Sementara, desakan IMF disampaikan dalam IMF Executive Board Concludes 2023 Article IV Consultation with Indonesia yang dikeluarkan Minggu (25/6).
Merespon hal itu, Menteri Koordinator Bidang Perekonomian Republik Indonesia, Airlangga Hartarto dan Menteri Investasi/Kepala Badan Koordinasi Penanaman Modal (BKPM) Republik Indonesia, Bahlil Lahadalia langsung angkat bicara.
Airlangga menegaskan, keputusan WTO dan sikap IMF itu sama halnya gaya kolonialisme masa kini, bukan lagi menjajah suatu negara dan mengendalikannya, melainkan dengan menciptakan sebuah kebijakan yang memaksa suatu negara mengikutinya.
“Kalau ada negara lain memaksa kita untuk mengekspor komoditas, itu sering saya sebut sebagai imperialism regulation, regulator yang imperialisme,” kata Menko Airlangga di Hotel Indonesia Kempinski, Jakarta Pusat, Selasa (27/6/2023).
Menurut Airlangga, keputusan WTO dan sikap IMF itu tidak logis.
Sebab, larangan ekspor nikel mentah tersebut dalam rangka hilirisasi hasil bumi agar negara bisa merasakan nikmatnya nilai tambah.
“Sekarang kolonialisme baru itu dilakukan seperti itu, dimana kita diminta mengekspor komoditas-komoditas dan kita tidak boleh melakukan nilai tambah di dalam negeri,” ungkap Airlangga.
Namun Indonesia tidak akan mundur. Airlangga menegaskan, pemerintah akan terus memperjuangkan haknya dalam pengelolaan sumber daya alam yang dimiliki.
“Kita akan terus banding karena yang kita ekspor bukan tanah air, tapi nilai tambah,” tandasnya.
Sementara Menteri secara tegas menolak usulan IMF itu.
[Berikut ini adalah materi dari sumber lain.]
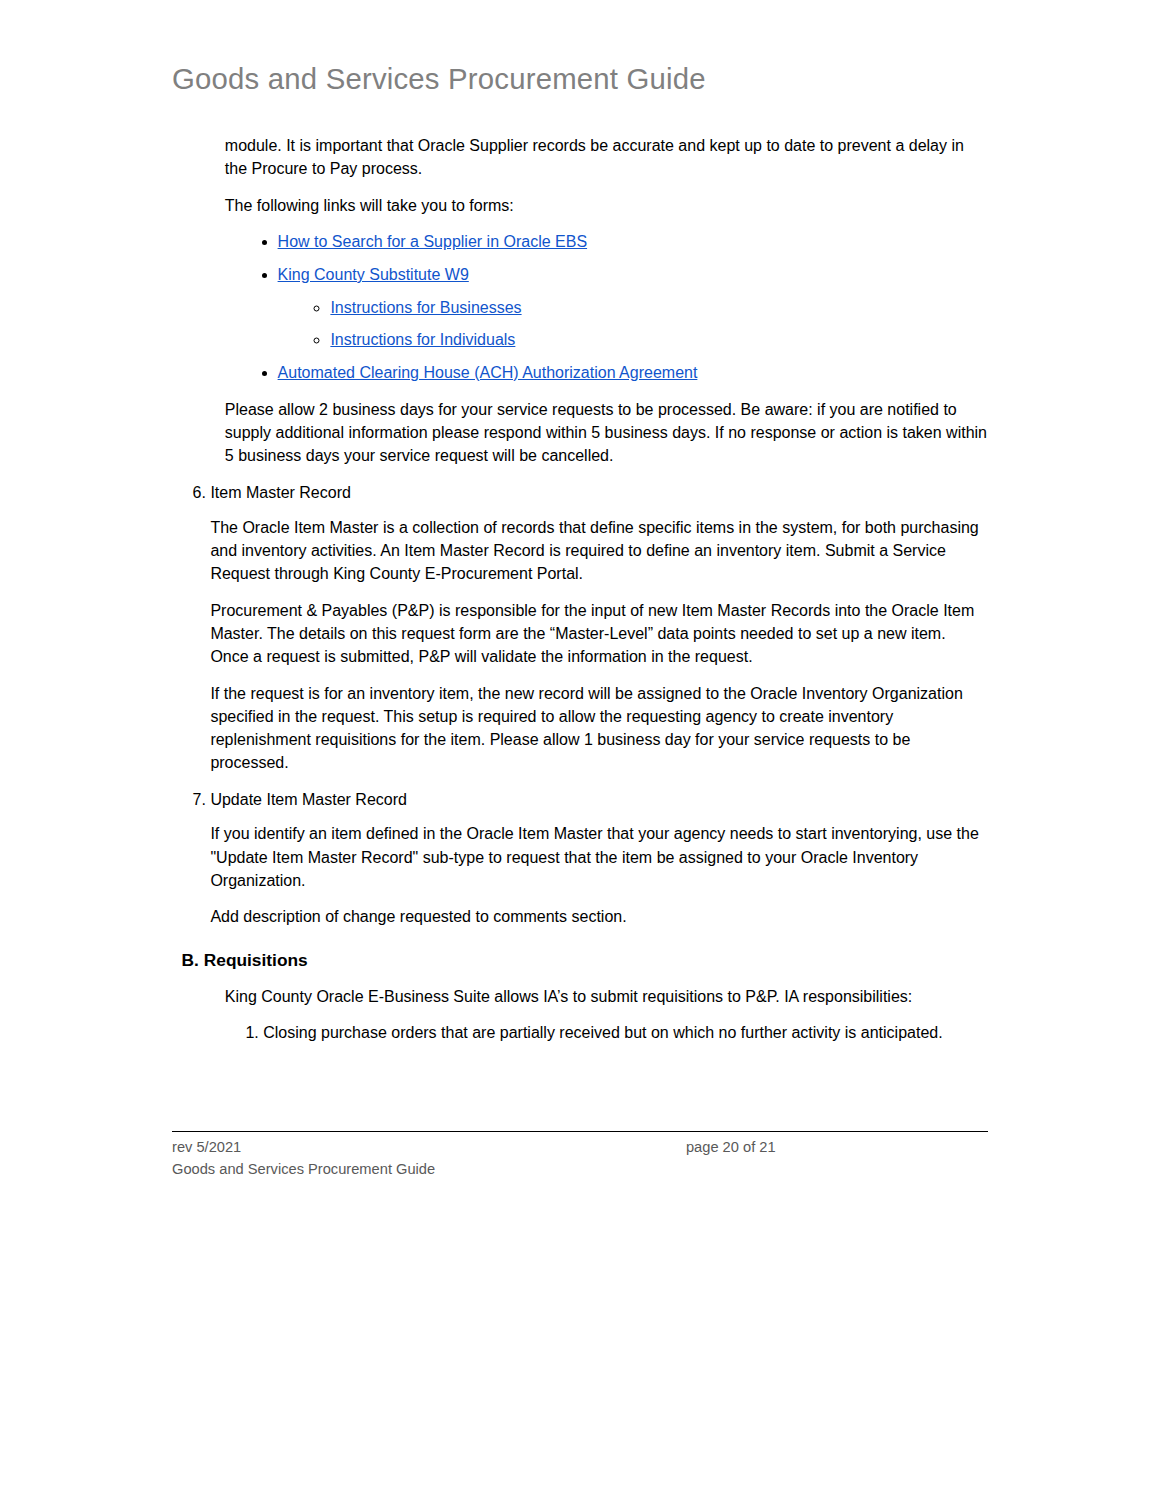Goods and Services Procurement Guide
module. It is important that Oracle Supplier records be accurate and kept up to date to prevent a delay in the Procure to Pay process.
The following links will take you to forms:
How to Search for a Supplier in Oracle EBS
King County Substitute W9
Instructions for Businesses
Instructions for Individuals
Automated Clearing House (ACH) Authorization Agreement
Please allow 2 business days for your service requests to be processed. Be aware: if you are notified to supply additional information please respond within 5 business days. If no response or action is taken within 5 business days your service request will be cancelled.
Item Master Record
The Oracle Item Master is a collection of records that define specific items in the system, for both purchasing and inventory activities. An Item Master Record is required to define an inventory item. Submit a Service Request through King County E-Procurement Portal.
Procurement & Payables (P&P) is responsible for the input of new Item Master Records into the Oracle Item Master. The details on this request form are the “Master-Level” data points needed to set up a new item. Once a request is submitted, P&P will validate the information in the request.
If the request is for an inventory item, the new record will be assigned to the Oracle Inventory Organization specified in the request. This setup is required to allow the requesting agency to create inventory replenishment requisitions for the item. Please allow 1 business day for your service requests to be processed.
Update Item Master Record
If you identify an item defined in the Oracle Item Master that your agency needs to start inventorying, use the "Update Item Master Record" sub-type to request that the item be assigned to your Oracle Inventory Organization.
Add description of change requested to comments section.
B. Requisitions
King County Oracle E-Business Suite allows IA’s to submit requisitions to P&P. IA responsibilities:
Closing purchase orders that are partially received but on which no further activity is anticipated.
rev 5/2021
Goods and Services Procurement Guide
page 20 of 21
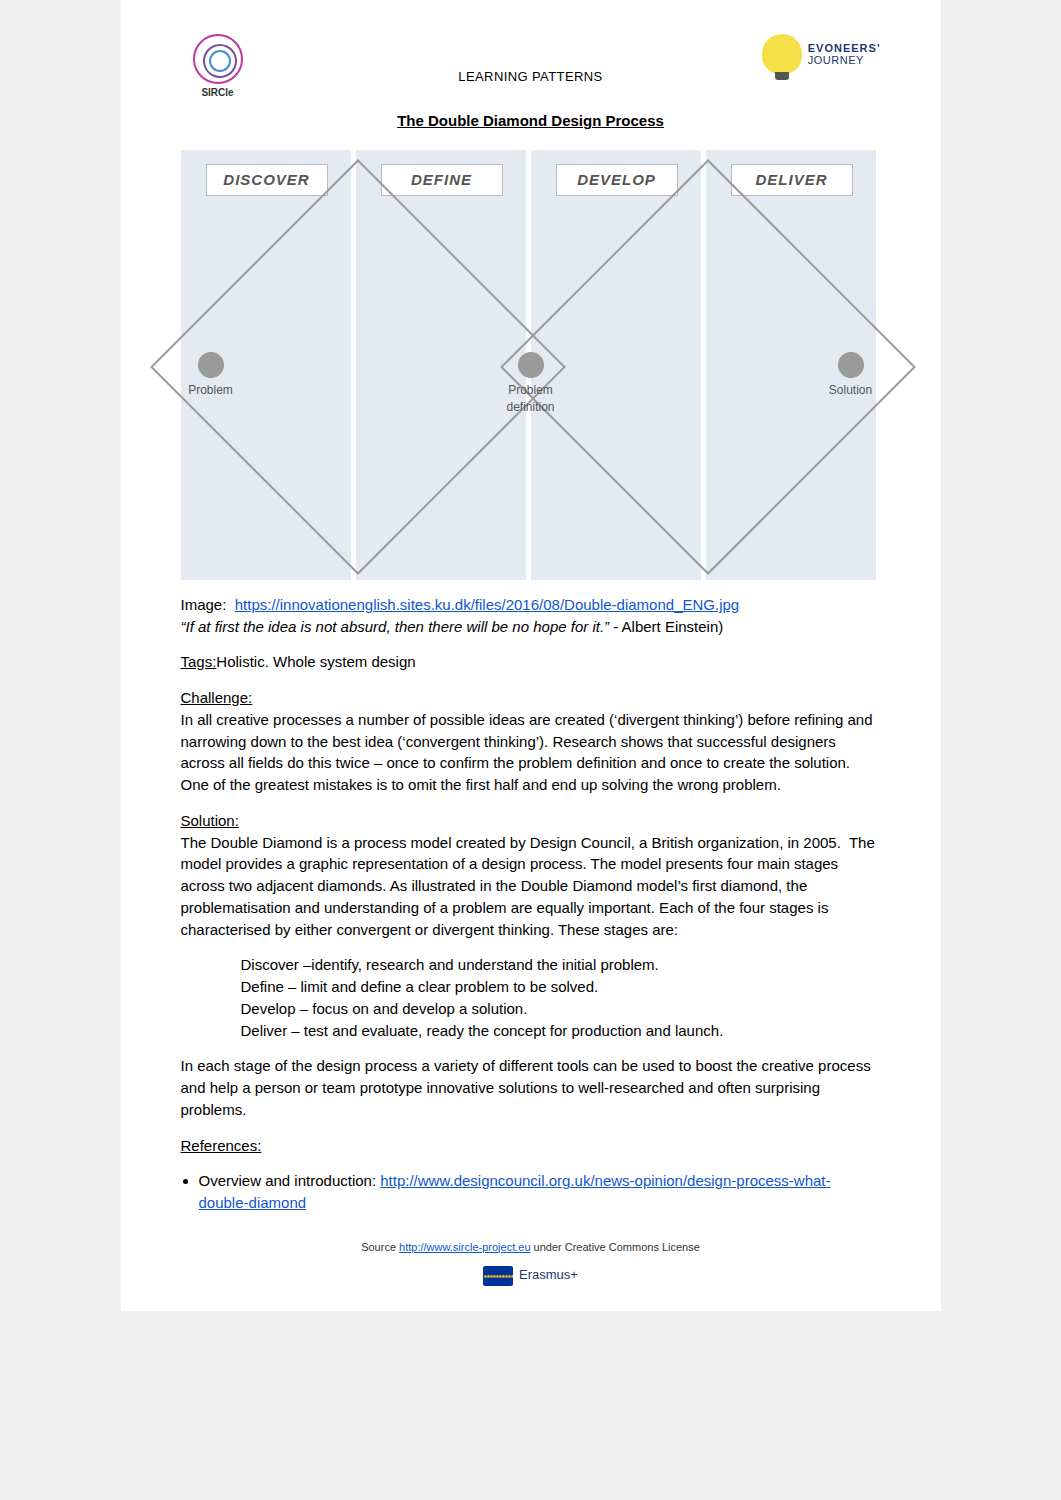SIRCle
LEARNING PATTERNS
EVONEERS'JOURNEY
The Double Diamond Design Process
DISCOVER
DEFINE
DEVELOP
DELIVER
Problem
Problem
definition
Solution
Image: https://innovationenglish.sites.ku.dk/files/2016/08/Double-diamond_ENG.jpg
“If at first the idea is not absurd, then there will be no hope for it.” - Albert Einstein)
Tags: Holistic. Whole system design
Challenge:
In all creative processes a number of possible ideas are created (‘divergent thinking’) before refining and narrowing down to the best idea (‘convergent thinking’). Research shows that successful designers across all fields do this twice – once to confirm the problem definition and once to create the solution. One of the greatest mistakes is to omit the first half and end up solving the wrong problem.
Solution:
The Double Diamond is a process model created by Design Council, a British organization, in 2005. The model provides a graphic representation of a design process. The model presents four main stages across two adjacent diamonds. As illustrated in the Double Diamond model’s first diamond, the problematisation and understanding of a problem are equally important. Each of the four stages is characterised by either convergent or divergent thinking. These stages are:
Discover –identify, research and understand the initial problem.
Define – limit and define a clear problem to be solved.
Develop – focus on and develop a solution.
Deliver – test and evaluate, ready the concept for production and launch.
In each stage of the design process a variety of different tools can be used to boost the creative process and help a person or team prototype innovative solutions to well-researched and often surprising problems.
References:
Overview and introduction: http://www.designcouncil.org.uk/news-opinion/design-process-what-double-diamond
Source http://www.sircle-project.eu under Creative Commons License
Erasmus+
“Langit pun runtuh, hilirisasi tetap akan menjadi prioritas negara dalam pemerintahan Joko Widodo dan Ma’ruf Amin. Kedua, larangan ekspor akan tetap kami lakukan,” ujar Bahlil dalam konferensi pers di Jakarta, Jumat (30/6/2023).
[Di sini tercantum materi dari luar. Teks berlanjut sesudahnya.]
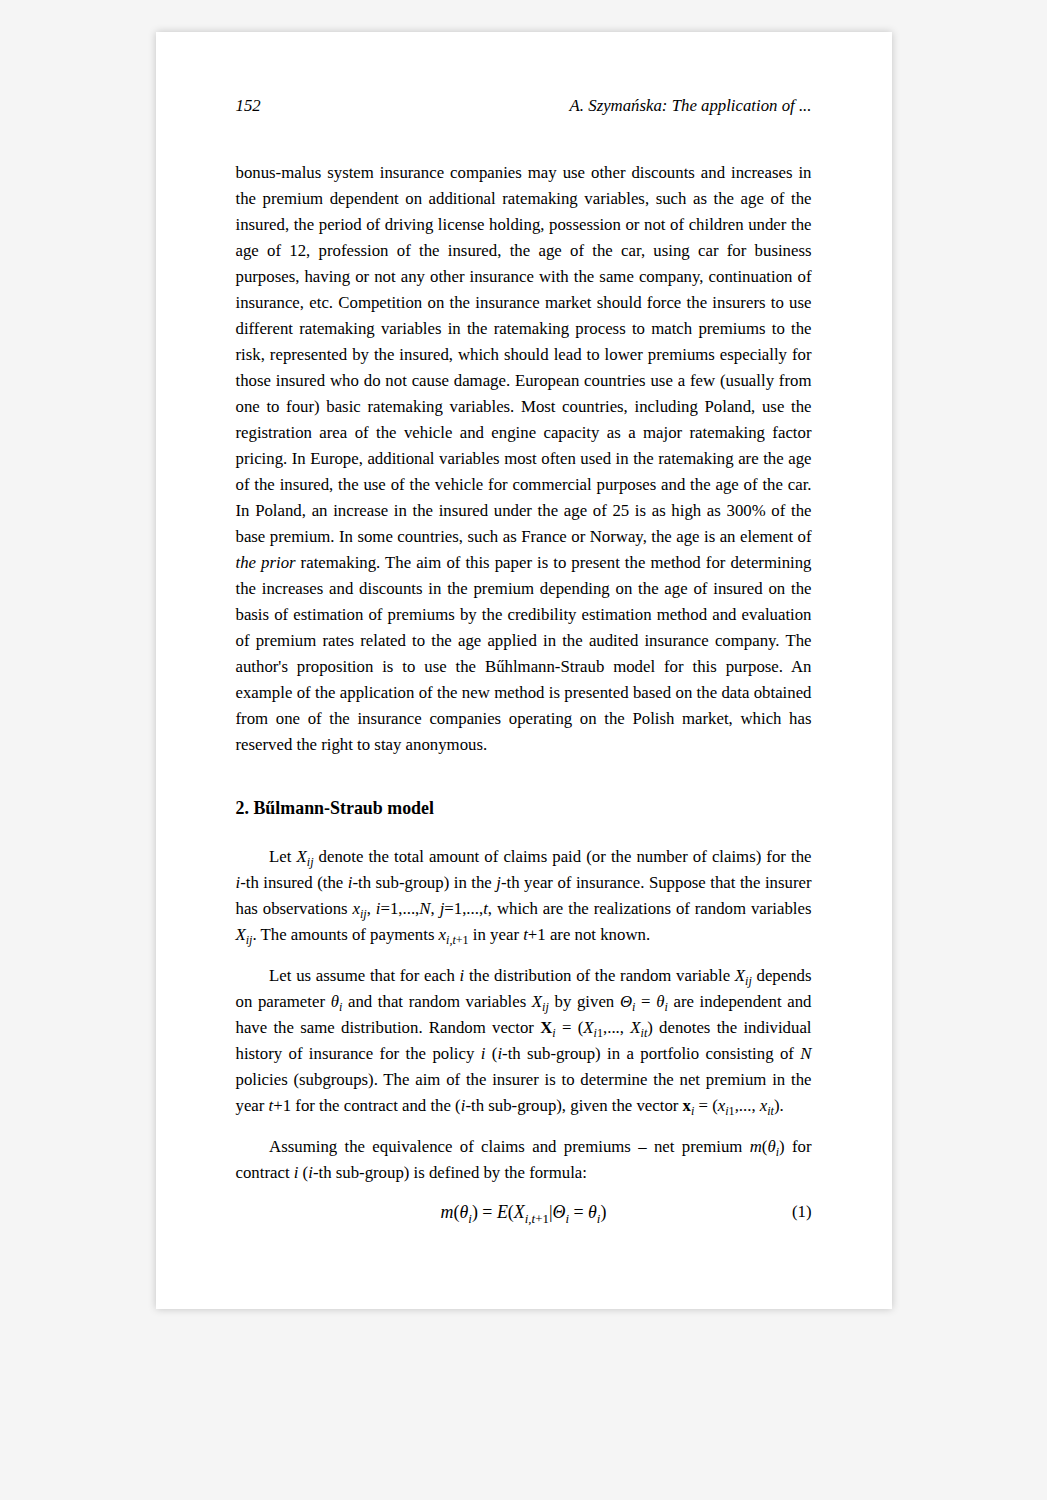152 A. Szymańska: The application of ...
bonus-malus system insurance companies may use other discounts and increases in the premium dependent on additional ratemaking variables, such as the age of the insured, the period of driving license holding, possession or not of children under the age of 12, profession of the insured, the age of the car, using car for business purposes, having or not any other insurance with the same company, continuation of insurance, etc. Competition on the insurance market should force the insurers to use different ratemaking variables in the ratemaking process to match premiums to the risk, represented by the insured, which should lead to lower premiums especially for those insured who do not cause damage. European countries use a few (usually from one to four) basic ratemaking variables. Most countries, including Poland, use the registration area of the vehicle and engine capacity as a major ratemaking factor pricing. In Europe, additional variables most often used in the ratemaking are the age of the insured, the use of the vehicle for commercial purposes and the age of the car. In Poland, an increase in the insured under the age of 25 is as high as 300% of the base premium. In some countries, such as France or Norway, the age is an element of the prior ratemaking. The aim of this paper is to present the method for determining the increases and discounts in the premium depending on the age of insured on the basis of estimation of premiums by the credibility estimation method and evaluation of premium rates related to the age applied in the audited insurance company. The author's proposition is to use the Bűhlmann-Straub model for this purpose. An example of the application of the new method is presented based on the data obtained from one of the insurance companies operating on the Polish market, which has reserved the right to stay anonymous.
2. Bűlmann-Straub model
Let Xij denote the total amount of claims paid (or the number of claims) for the i-th insured (the i-th sub-group) in the j-th year of insurance. Suppose that the insurer has observations xij, i=1,...,N, j=1,...,t, which are the realizations of random variables Xij. The amounts of payments xi,t+1 in year t+1 are not known.
Let us assume that for each i the distribution of the random variable Xij depends on parameter θi and that random variables Xij by given Θi = θi are independent and have the same distribution. Random vector Xi = (Xi1,..., Xit) denotes the individual history of insurance for the policy i (i-th sub-group) in a portfolio consisting of N policies (subgroups). The aim of the insurer is to determine the net premium in the year t+1 for the contract and the (i-th sub-group), given the vector xi = (xi1,..., xit).
Assuming the equivalence of claims and premiums – net premium m(θi) for contract i (i-th sub-group) is defined by the formula:
m(θi) = E(Xi,t+1|Θi = θi) (1)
Menurut Bahlil, jika ekspor komoditas terus dilakukan pemerintah, maka akan ada jutaan bahan baku yang akan dikirim ke luar negeri tanpa memerhatikan pengelolaan lingkungan, serta hilangnya lapangan kerja dan nilai tambah dari rekomendasi IMF tersebut.
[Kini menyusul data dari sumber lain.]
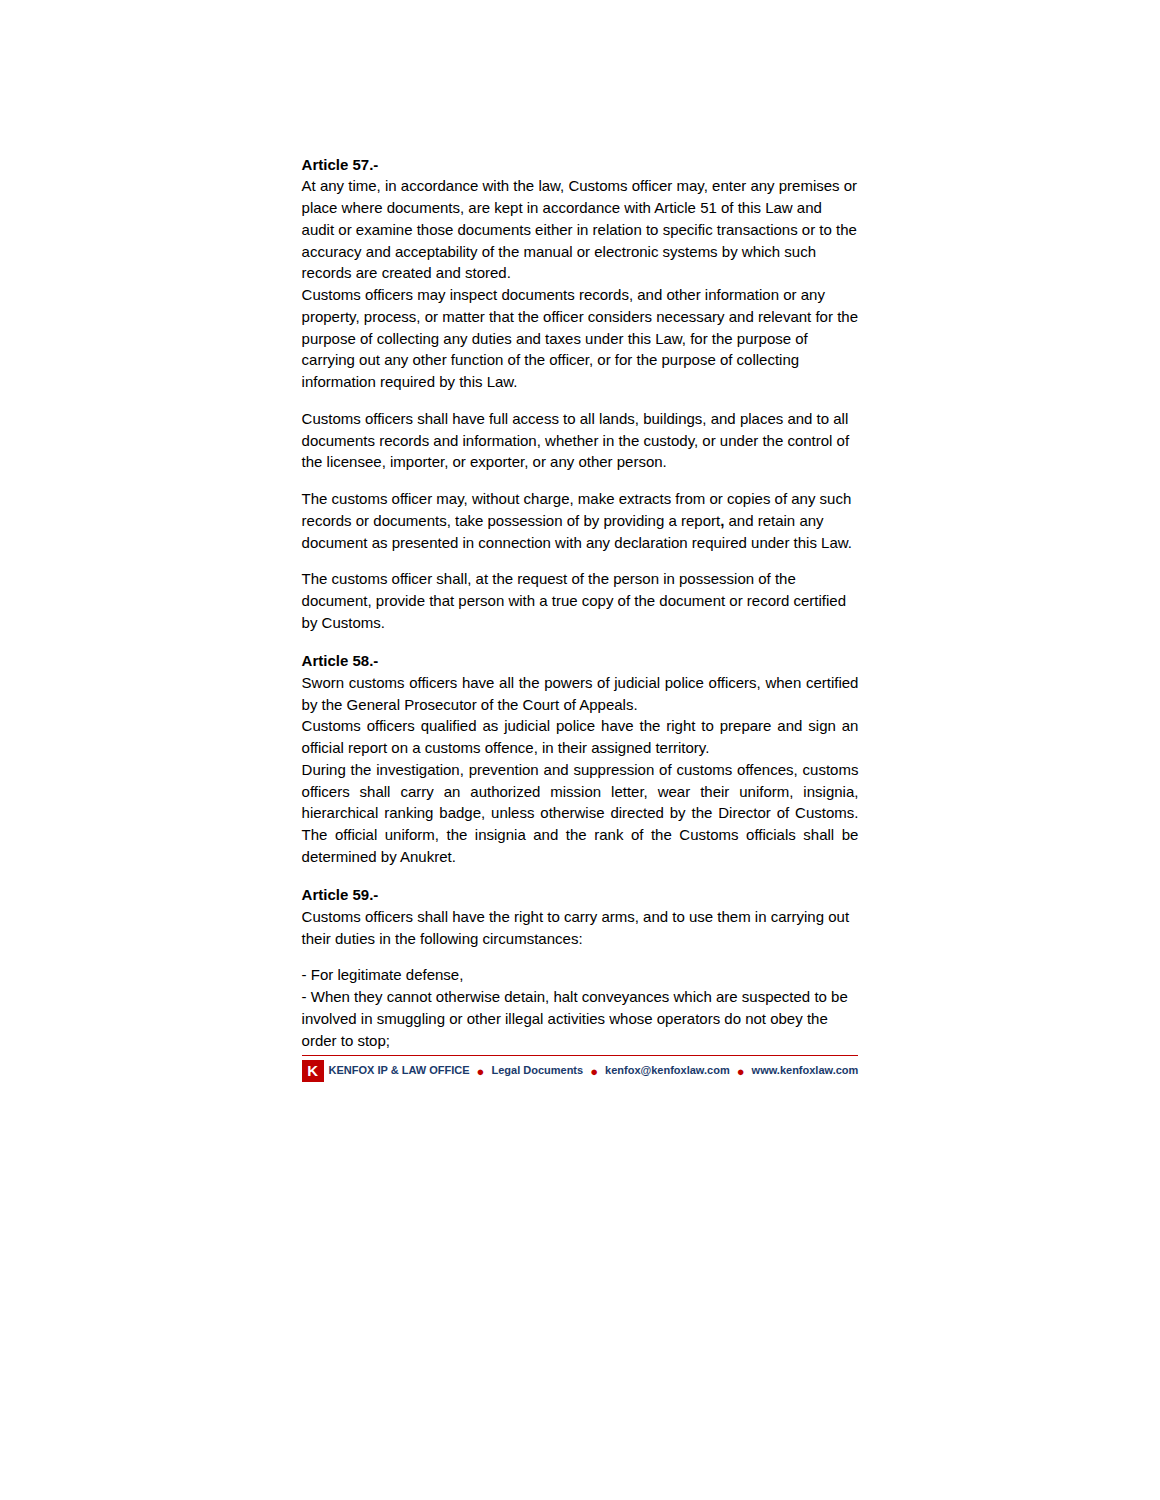Article 57.-
At any time, in accordance with the law, Customs officer may, enter any premises or place where documents, are kept in accordance with Article 51 of this Law and audit or examine those documents either in relation to specific transactions or to the accuracy and acceptability of the manual or electronic systems by which such records are created and stored.
Customs officers may inspect documents records, and other information or any property, process, or matter that the officer considers necessary and relevant for the purpose of collecting any duties and taxes under this Law, for the purpose of carrying out any other function of the officer, or for the purpose of collecting information required by this Law.
Customs officers shall have full access to all lands, buildings, and places and to all documents records and information, whether in the custody, or under the control of the licensee, importer, or exporter, or any other person.
The customs officer may, without charge, make extracts from or copies of any such records or documents, take possession of by providing a report, and retain any document as presented in connection with any declaration required under this Law.
The customs officer shall, at the request of the person in possession of the document, provide that person with a true copy of the document or record certified by Customs.
Article 58.-
Sworn customs officers have all the powers of judicial police officers, when certified by the General Prosecutor of the Court of Appeals.
Customs officers qualified as judicial police have the right to prepare and sign an official report on a customs offence, in their assigned territory.
During the investigation, prevention and suppression of customs offences, customs officers shall carry an authorized mission letter, wear their uniform, insignia, hierarchical ranking badge, unless otherwise directed by the Director of Customs. The official uniform, the insignia and the rank of the Customs officials shall be determined by Anukret.
Article 59.-
Customs officers shall have the right to carry arms, and to use them in carrying out their duties in the following circumstances:
- For legitimate defense,
- When they cannot otherwise detain, halt conveyances which are suspected to be involved in smuggling or other illegal activities whose operators do not obey the order to stop;
K KENFOX IP & LAW OFFICE ● Legal Documents ● kenfox@kenfoxlaw.com ● www.kenfoxlaw.com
“Berapa orang yang lapangan pekerjaannya bisa tidak kita ciptakan dengan baik, berapa nilai yang hilang akibat rekomendasi ini. Jadi, ini standar ganda yang dibangun. Pada saat bersamaan negara-negara lain itu melarang ekspor,” tegasnya.
Bahlil menyatakan bahwa Amerika Serikat (AS) juga melarang ekspor chip semikonduktor.
Sebagaimana diketahui, AS berencana menerapkan kebijakan lebih ketat terkait ekspor semikonduktor ke China guna menjaga keberlanjutan bisnis domestiknya.
Bahlil lantas menuding IMF menerapkan standar ganda.
Pasalnya, disatu sisi IMF mendukung tujuan hilirisasi untuk mendorong transformasi struktural tetapi pada saat yang sama menentang kebijakan larangan ekspor yang dijalankan Indonesia.
“Larangan ekspor akan tetap kita lakukan, kalau mau bawa kita ke WTO, bawa saja. Masa orang lain boleh, kita tidak boleh, yang benar saja. Negara ini sudah merdeka,” tandas Bahlil. (ATN)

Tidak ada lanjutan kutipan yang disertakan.